A great example of this is the Pulmonary Embolism Rule-Out Criteria (PERC). Most people remember that the PERC rule applies to low pretest probability patients younger than 50 years old. However, can a 16-year-old PERC out? The answer—one most people don’t realize—is no. The dataset Kline et al used had 17-year-olds as the youngest patients. This is just one example among countless others.

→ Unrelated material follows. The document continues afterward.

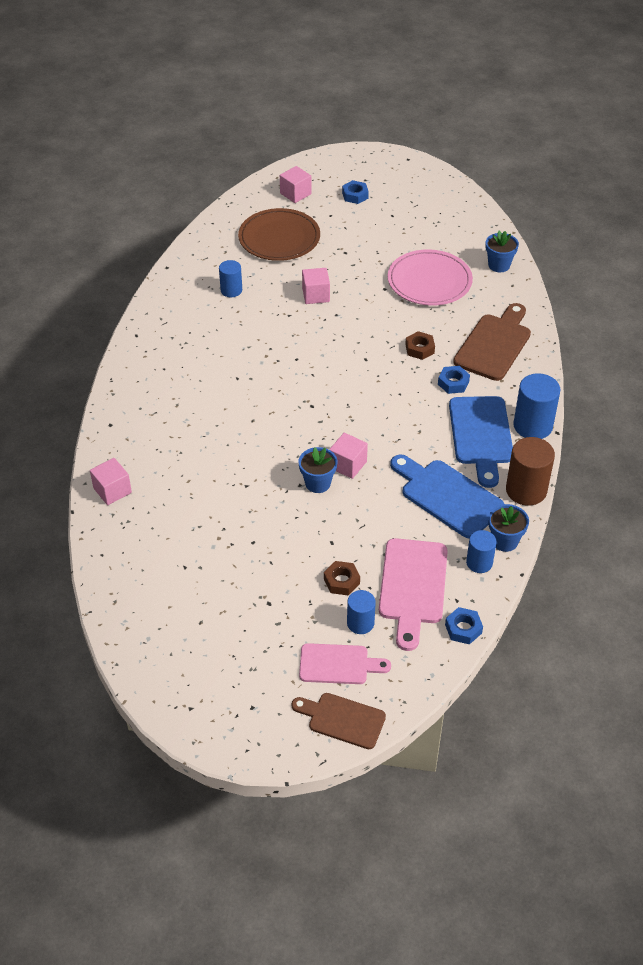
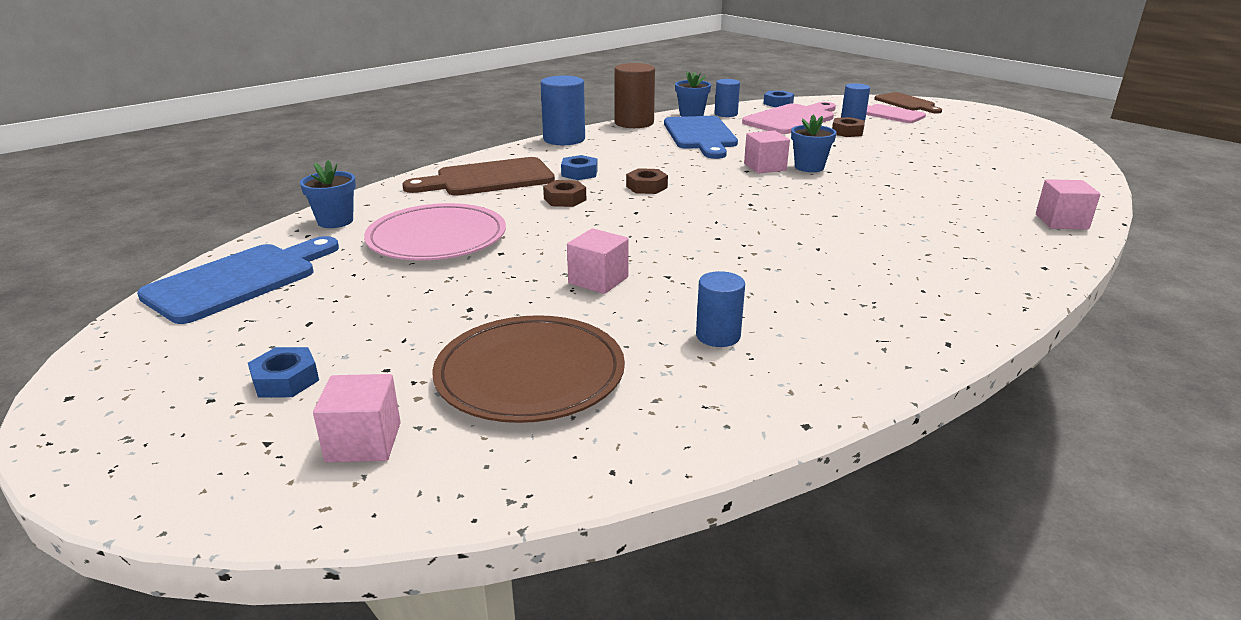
camera: 140 degrees left, 20 degrees down
blue cutting board [449,396,513,488] -> blue cutting board moved to [137,236,339,324]
none -> brown nut [626,168,668,194]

So starting now as a newly minted attending, when my students and residents teach me new concepts in EBM, I’ll be as receptive as anyone to change from below. But the knowledge flow won’t be a one-way street. Instead, I’ll reply to the latest in EBM by reminding my students and residents about the oldest in EBM: the fundamentals. How was the study designed and performed? In what setting? When? By whom? What types of patients were included and excluded? Were the outcomes patient-centered? When students bring us new answers, we should challenge them with new questions.
In short, I’m absolutely looking forward to having my trainees tell me the latest and greatest of what the emergency medicine literature has to offer. But from there, I’m hoping that, together, we can discuss what these findings actually mean and how to apply them to our living, breathing patients.
“Change from above,” “change from below”—those phrases sound too adversarial for me these days. Let’s stick with “change things together.”